Plus encore que les projets d'AEP, les actions d'assainissement doivent être accompagnées d'éducation sanitaire, leur impact conjoint ne peut se mesurer que sur le long terme.
Faire la part des impacts des actions d'assainissement et de celles d'animation sanitaire est difficile. Il serait utile que les bailleurs de fonds admettent que les multiples cofacteurs qui interviennent dans le cas d'une amélioration constatée de l'état de santé, interdisent, en fait, de mesurer la part de telle ou telle action. Cela devrait les conduire à renoncer à l'exigence des analyses coûts/bénéfices ou à la mesure des impacts directs sur la santé publique d'actions sectorielles d'AEP, d'assainissement ou encore d'éducation sanitaire.
Toutefois, il ne s'agit pas de nier toute possibilité d'évaluation des actions menées. Pour ce faire, il serait judicieux de chercher à construire un système de mesures, fiables, de l'évolution sur le long terme de l'état de santé d'une population et de ses pratiques.
Plutôt que de chercher à mesurer l'impact de chacun de leurs projets, les bailleurs de fonds pourraient financer ensemble un système de mesures de type " à passages répétés " permettant à échéances régulières de mesurer les évolutions.
En fait, l'exigence de la permanence de l'action et de la constance dans l'effort, la nécessité de créer et de maintenir un processus d'accumulation des savoirs et des savoir-faire conduisent à remettre en cause " le projet " comme mode de financement privilégié des bailleurs de fonds. Le projet, par essence de courte durée et " évaluable ", est l'antipode de ce qui devrait être fait.
Sur ces thèmes, assainissement/éducation sanitaire/AEP, le financement de politiques sur le long terme (Plans d'action nationaux), sur la base d'objectifs à atteindre et accompagné par des évaluations périodiques, devrait être le mode unique de financement.
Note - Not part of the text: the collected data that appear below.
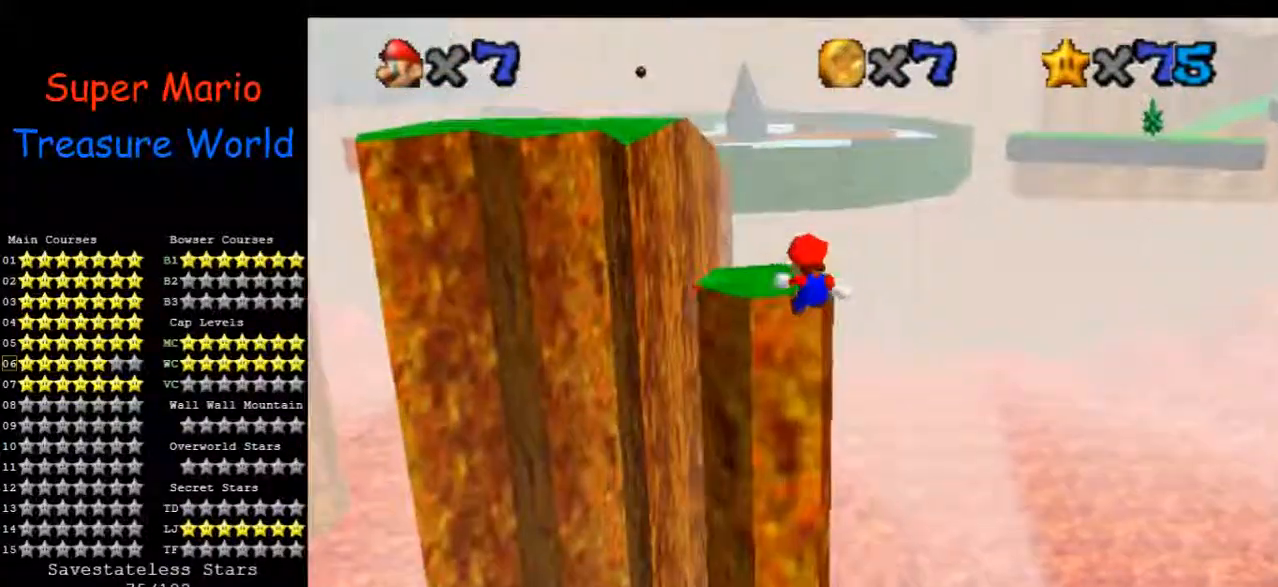
{"buttons": [], "left_stick": "up-left", "events": [[67, "left_stick", "up-left"]]}
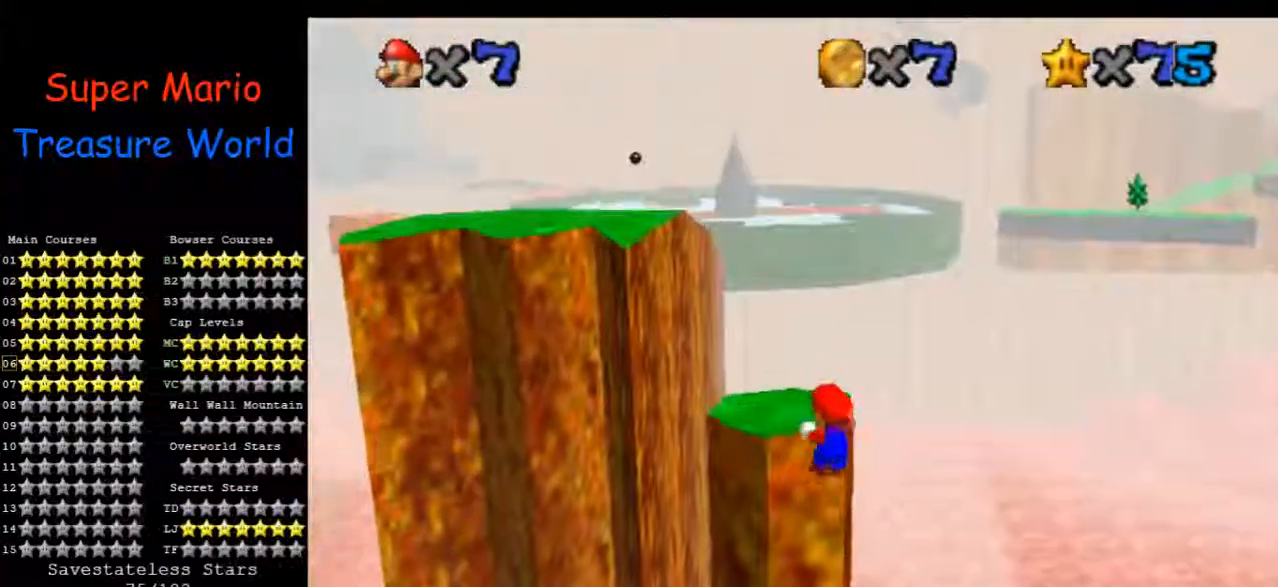
{"buttons": [], "left_stick": "up-left", "events": []}
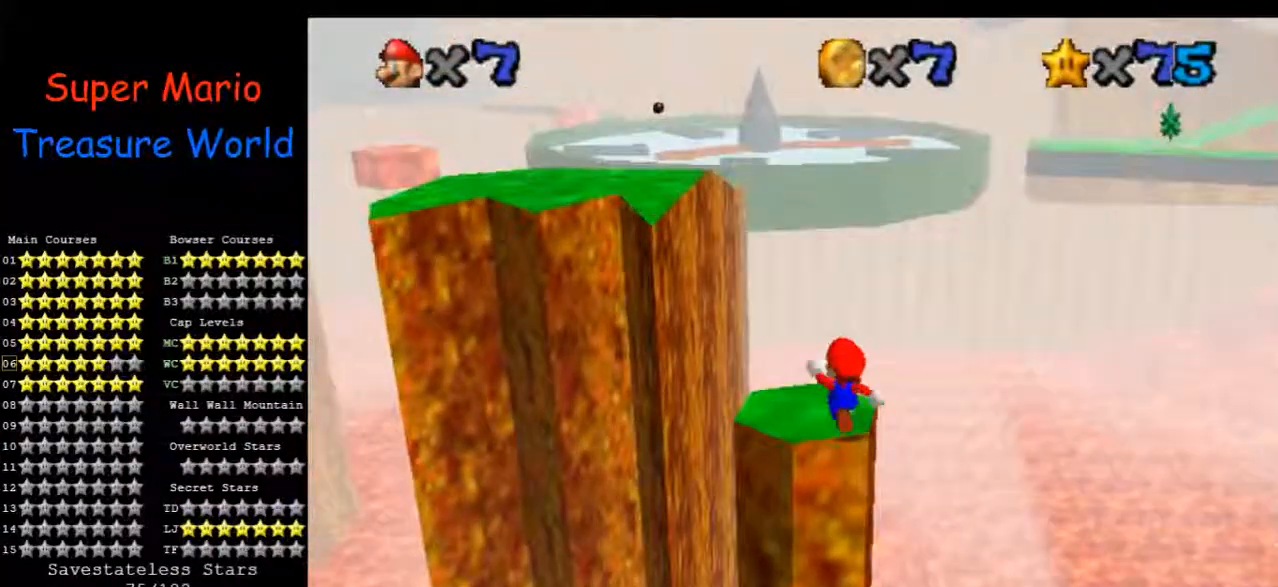
{"buttons": [], "left_stick": "up-left", "events": []}
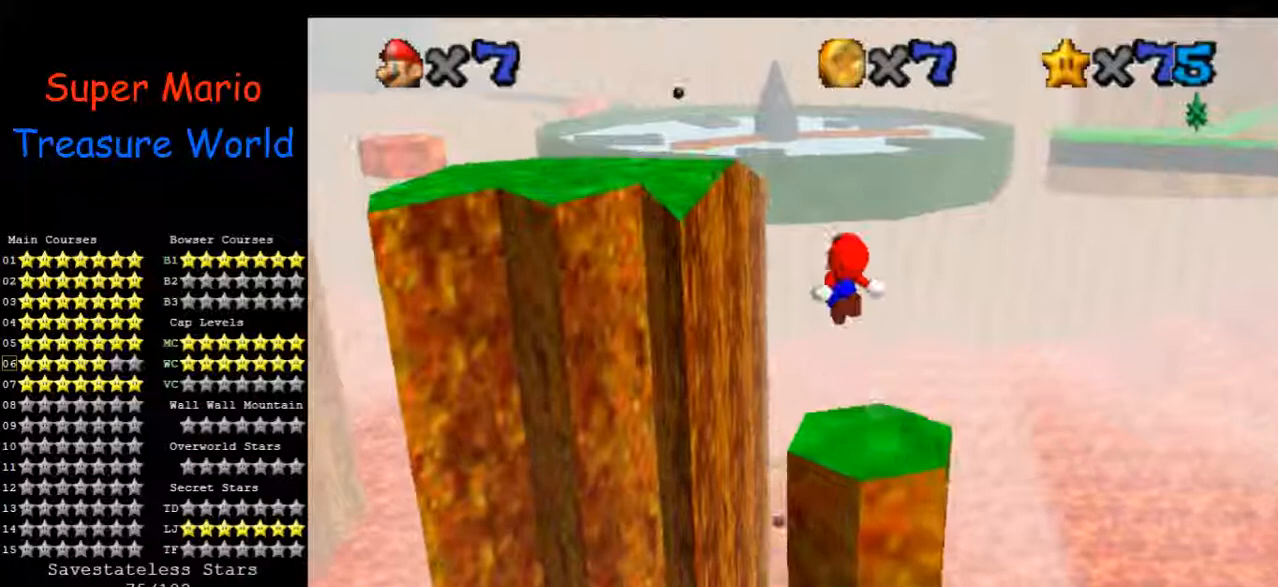
{"buttons": [], "left_stick": "up-left", "events": []}
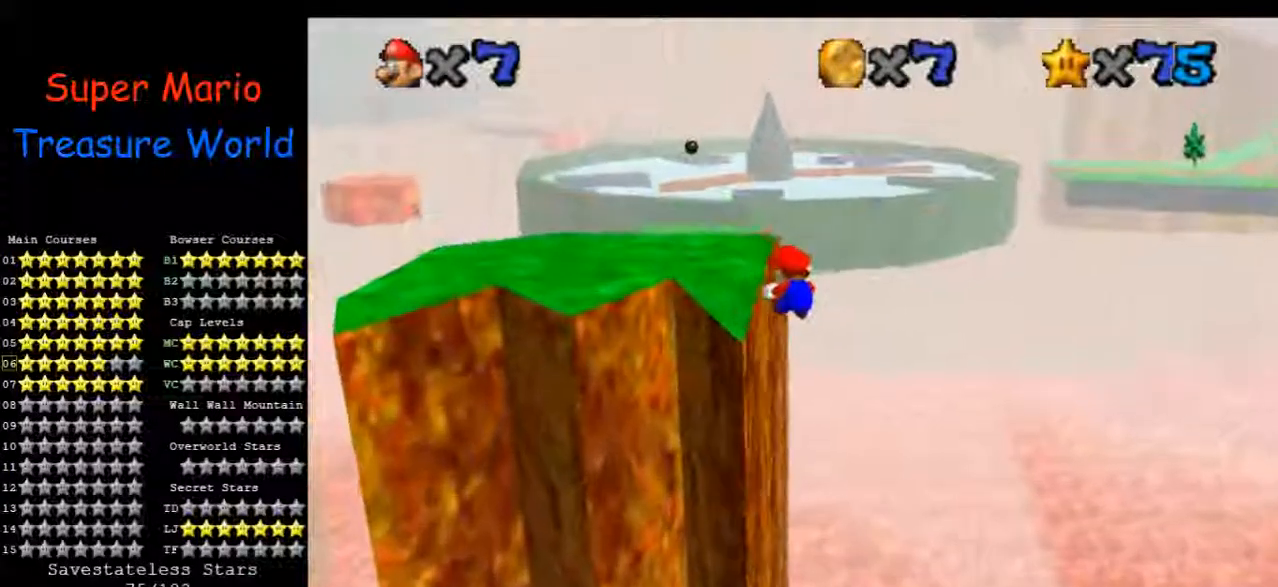
{"buttons": [], "left_stick": "up-left", "events": [[300, "left_stick", "up"], [500, "left_stick", "up-left"]]}
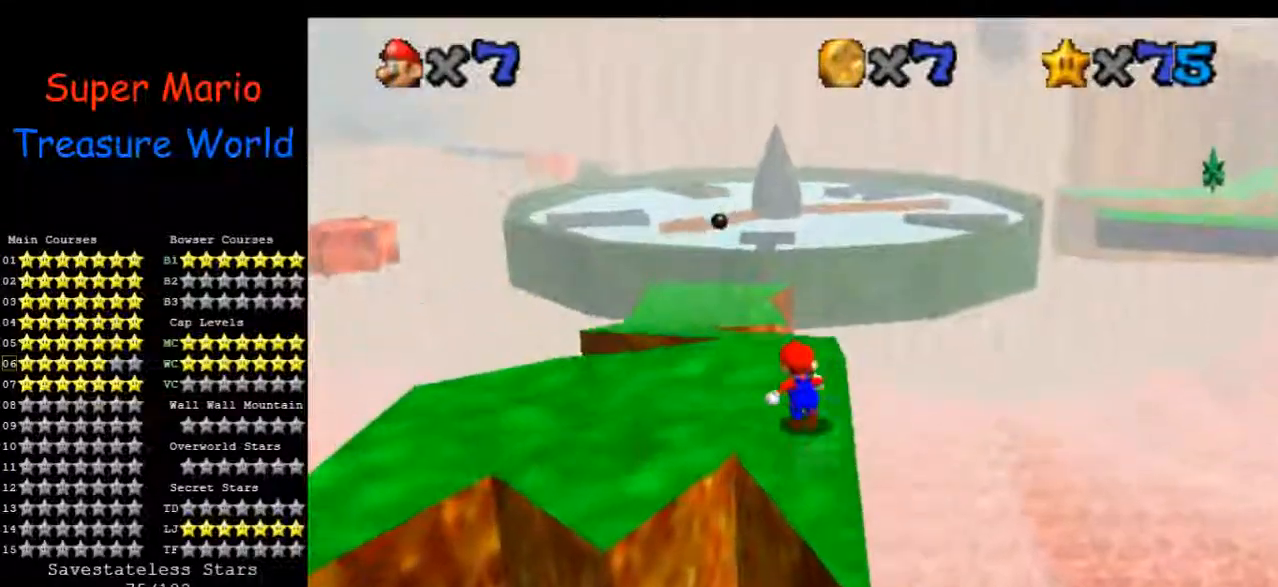
{"buttons": [], "left_stick": "up", "events": [[233, "left_stick", "up"]]}
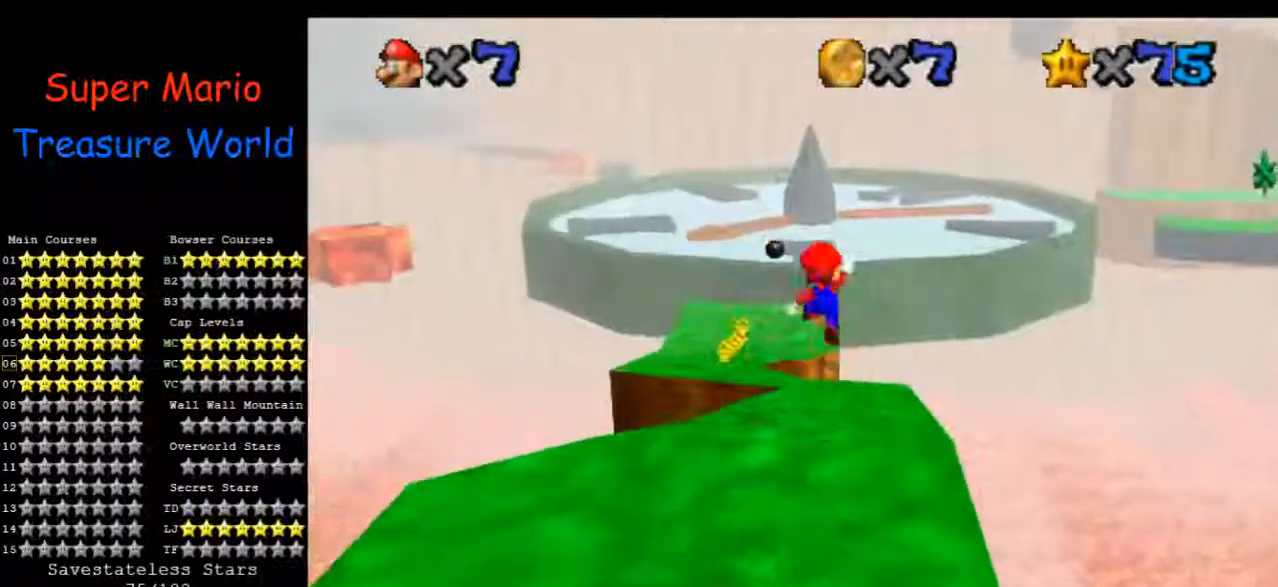
{"buttons": [], "left_stick": "left", "events": [[33, "left_stick", "up-left"], [200, "left_stick", "left"]]}
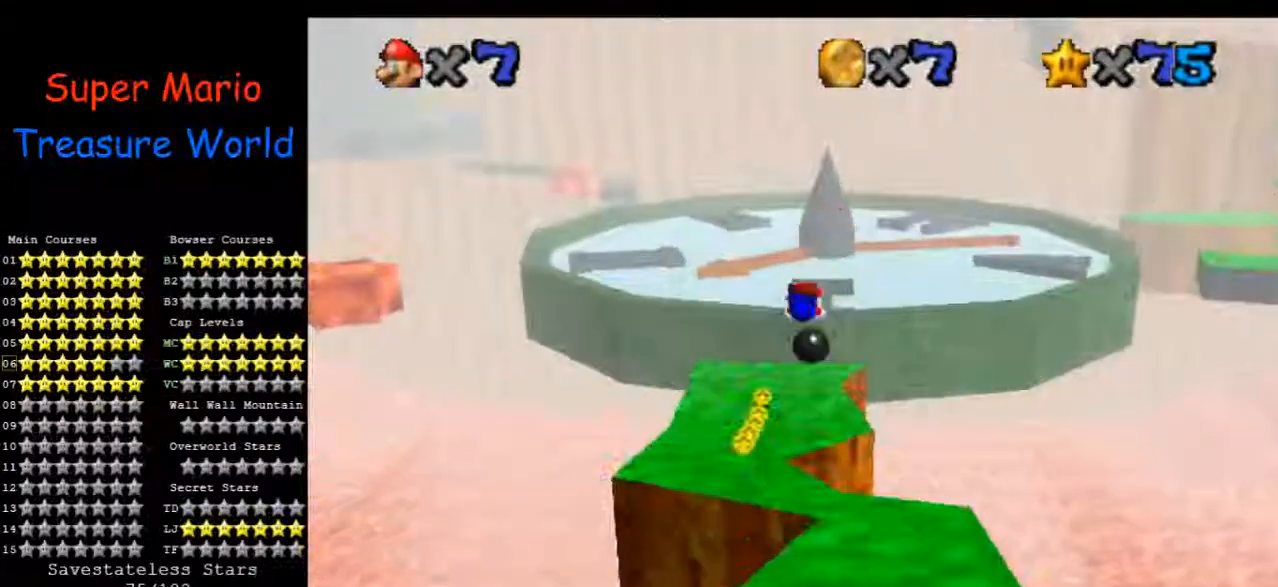
{"buttons": [], "left_stick": "up", "events": [[300, "left_stick", "up-left"], [433, "left_stick", "up"]]}
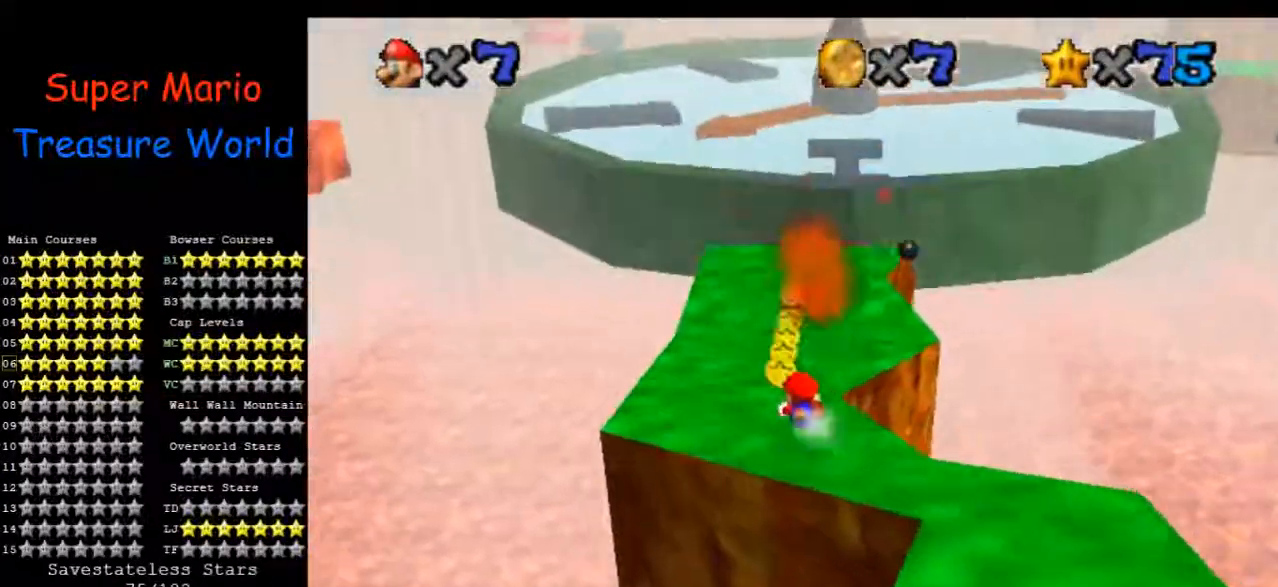
{"buttons": [], "left_stick": "center", "events": [[500, "left_stick", "center"]]}
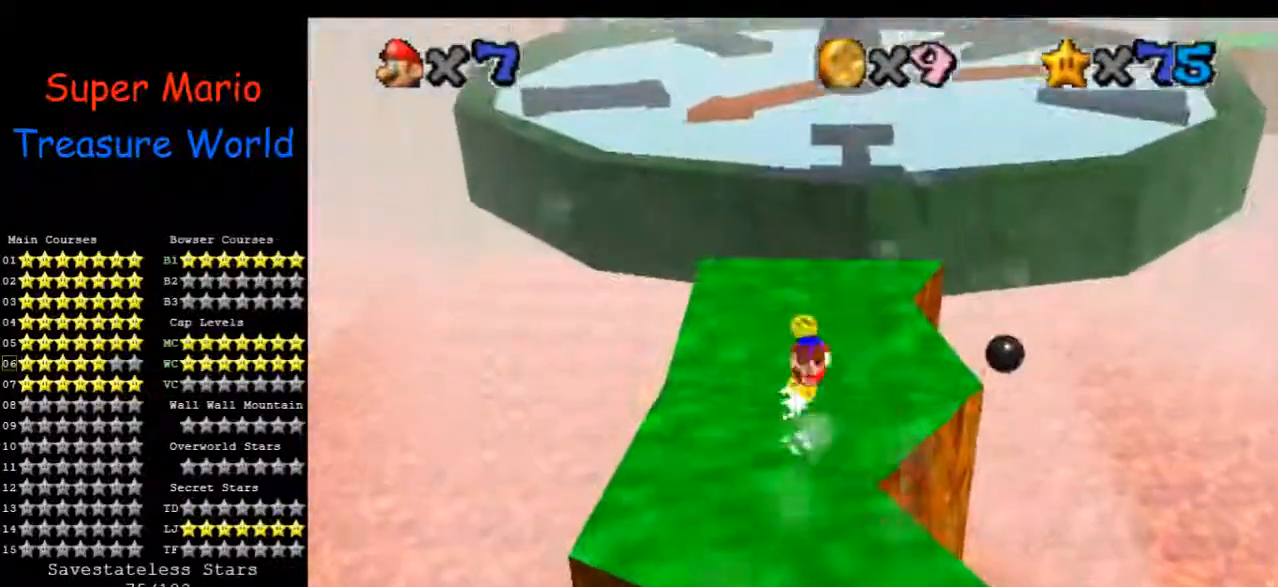
{"buttons": [], "left_stick": "up", "events": [[33, "left_stick", "down"], [300, "left_stick", "center"], [367, "left_stick", "up"]]}
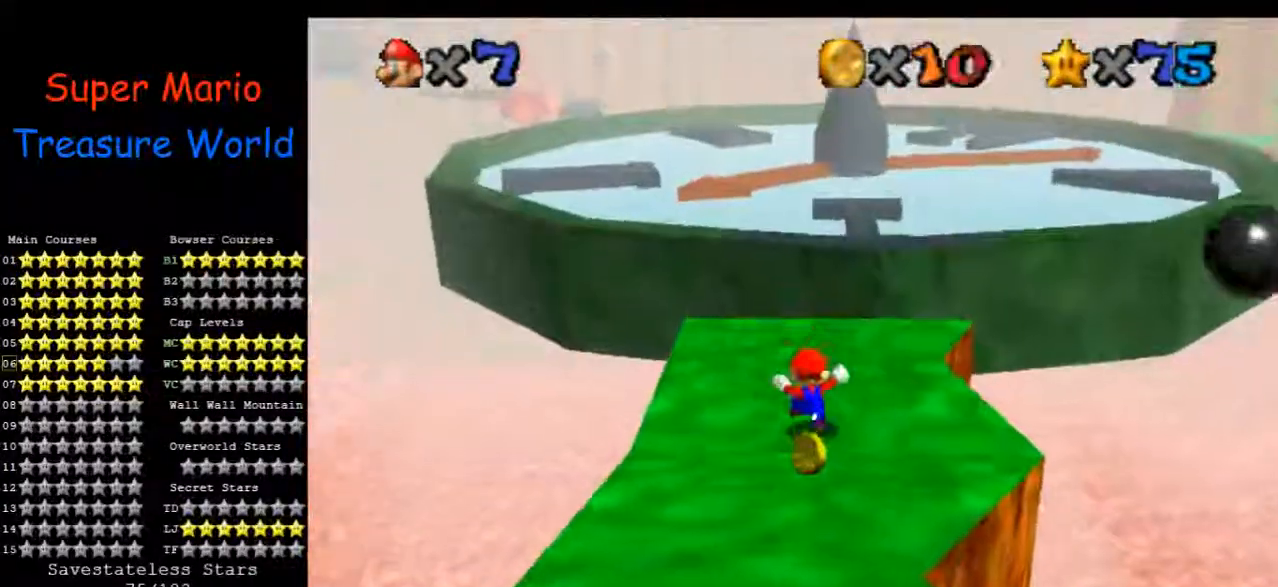
{"buttons": [], "left_stick": "down-left", "events": [[233, "left_stick", "right"], [400, "left_stick", "down"], [500, "left_stick", "down-left"]]}
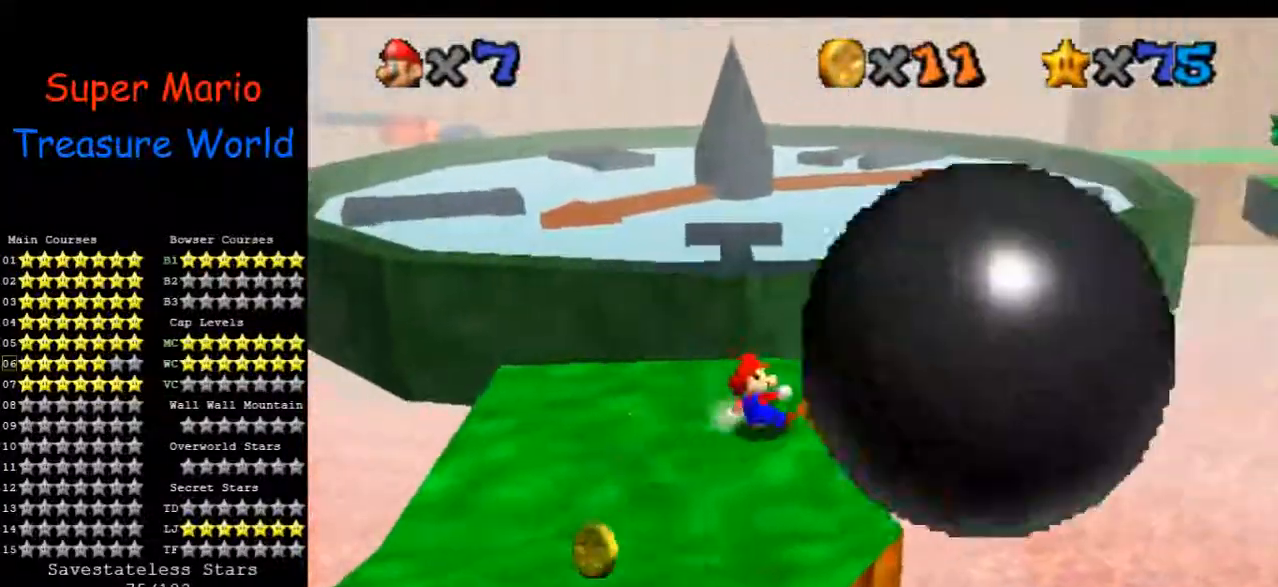
{"buttons": [], "left_stick": "down-left", "events": []}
Le rôle central de l'état doit être rappelé

La gestion de la ressource au plan national appartient à l’État. Ce bien commun peut se révéler rare. Sa mise en oeuvre, même déléguée, peut être fort coûteuse. La coordination des actions, le contrôle de leur mise en oeuvre et de la qualité de l'eau produite, la protection de la ressource et la régulation de son utilisation, la dynamique d'éducation à l'usage de l'eau et les impératifs d'assainissement sont de sa responsabilité. Il doit l'exercer, certainement pas en en étant le seul opérateur, mais en exerçant pleinement ses prérogatives d'animation, de pilotage, de coordination et de contrôle.
Les instances sanitaires, peu présentes, doivent être impliquées comme instances indépendantes de suivi et de contrôle et recevoir les moyens de cette indépendance.
Face aux bailleurs de fonds, il faut insister pour que la trilogie " alimentation en eau potable, assainissement et éducation sanitaire " soit rééquilibrée au profit des deux derniers impératifs. Certains ont préconisé que 30 % au minimum des ressources futures consacrées aux AEP soient affectés à l'assainissement et à l'éducation pour la santé.
Les acteurs locaux (individus, ONG, collectivités locales) sont les relais incontournables de cette politique nationale, au plus près des populations. Dotées des mêmes fonctions de coordination, de pilotage, de contrôle et de régulation que l'État, les collectivités locales doivent être associées étroitement à la définition de la politique nationale puisqu'elles en sont les maîtres d'oeuvre au plan local. Une grande liberté doit être laissée à ces acteurs locaux pour s'organiser et trouver les meilleurs canaux de la concertation. C'est à eux que reviennent les rôles si importants de sensibilisation, d'information, de formation et d'échanges.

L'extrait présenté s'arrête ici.